Washington met l’Union au défi d’adopter un « Made in Europe »
Dans un monde dominé par des loups, l’Union européenne est un troupeau d’agneaux, sidérés de découvrir le peu de scrupules de leurs amis et alliés pour les dépouiller, car ils sont incapables de résister.
Les Américains sont les pires. Protectionnistes, dotés depuis 1933 d’un « Buy American Act » ils viennent sans état d’âme d’adopter un plan de subventions de 370 milliards, l’IRA ou « Inflation Réduction Act », afin de financer leurs dépenses sociales et la production d’éoliennes, de panneaux solaires et de voitures électriques sur leur sol.
L’annonce a provoqué un tollé de protestations en Europe. « Faites comme nous », a répondu Washington, semant la zizanie dans l’Union. « Les Américains aiment les subventions et le protectionnisme. Ils utilisent la carotte. Ils nous disent de faire comme eux, pour créer des emplois. Mais nous, Européens, nous n’avons de carottes », déplore un haut responsable européen à Bruxelles.

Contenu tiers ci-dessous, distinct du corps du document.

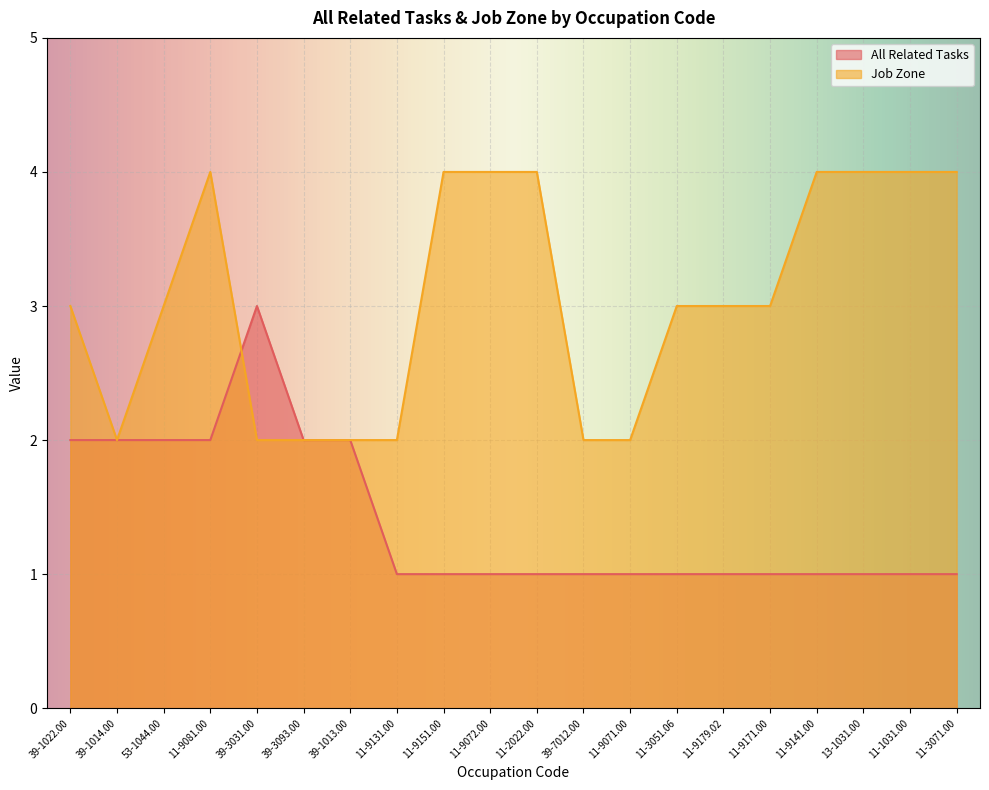

What is the sum of the All Related Tasks values at 39-1022.00 and 11-9179.02?

3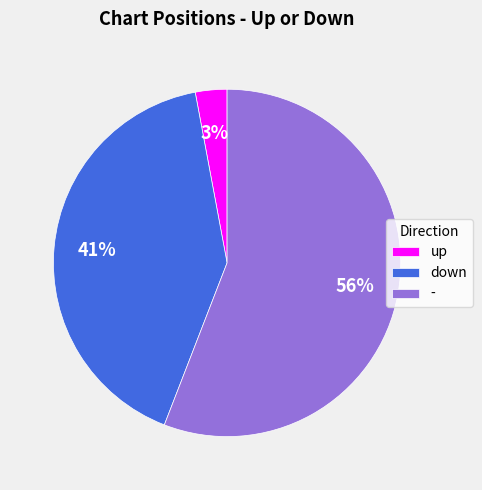

Is the sum of - and up greater than half?

Yes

La réaction européenne à l’IRA, qui entre en application début 2023, sera « au coeur » des discussions sur la relation transatlantique pendant le sommet européen le 15 décembre.
« Nos perspectives de croissance future dépendent non seulement de notre capacité à gérer le choc énergétique à court terme, mais aussi de la capacité de nos industries à rester compétitives, de notre capacité à innover et à investir dans les technologies de demain », a averti le président du Conseil européen, le Belge Charles Michel.
« L’UE a des coûts du travail et de l’énergie très élevés », souligne-t-on à Bruxelles. Ses membres doivent éviter la fuite de leurs entreprises, attirées par les subventions américaines et une énergie cinq fois moins cher. Les Européens se sont tournés vers les Américains pour remplacer le gaz russe. L’Amérique a répondu favorablement à la demande de ses alliés européens , mais vend son gaz au prix du marché. Pas vraiment un prix d’ami, a déploré Emmanuel Macron lors de son déplacement pour rencontrer Joe Biden. L’UE a commandé 50 milliards de M3 pour remplir ses stocks 2023, soit un tiers de ses achats à la Russie.
Nous devons pouvoir nous battre à armes égales, soutient la présidente de la Commission européenne, l’Allemande Ursula von der Leyen. Elle plaide pour une simplification et une adaptation de ses règles très strictes régissant les aides publiques accordées par ses Etats membres, afin d’offrir aux gouvernements « une souplesse accrue » et de proposer aux entreprises « un cadre plus prévisible et compréhensible ».
Seulement voila, l’UE n’est pas une vraie union. Juste une Communauté Economique, une guilde de marchands aux intérêts divergents.
« Les positions sont différentes sur la manière de réagir » à l’IRA, souligne un haut fonctionnaire européen. Les petits pays de l’UE n’ont pas les capacités financières pour subventionner. Les plus libéraux mettent en garde contre une fragmentation du grand marché et veulent le conserver ouvert, même si la Chine s’est fermée et si les Etats-Unis se replient. Les « radins » refusent un nouvel endettement commun après avoir du consentir à celui de 750 milliards pour financer NextGenerationUE, l’ambitieux plan de relance adopté en 2020, dont une partie va être utilisé pour les investissements dans le cadre de RepowerEU.
Paris combat cette frilosité. La France plaide pour un « made in Europe » et préconise un nouvel endettement commun pour contrer l’IRA . Ursula von der Leyen défend cette ligne. Elle proposera en janvier un nouveau cadre pour les aides d’état et soumettra à l’été un projet de fond souverain. Mais aucun accord ne se dessine entre les 27 sur ces options. L’endettement de la plupart des Etats membres est un sérieux obstacle à la course aux subventions.
Les moutons européens vont continuer à bêler pendant qu’ils sont tondus.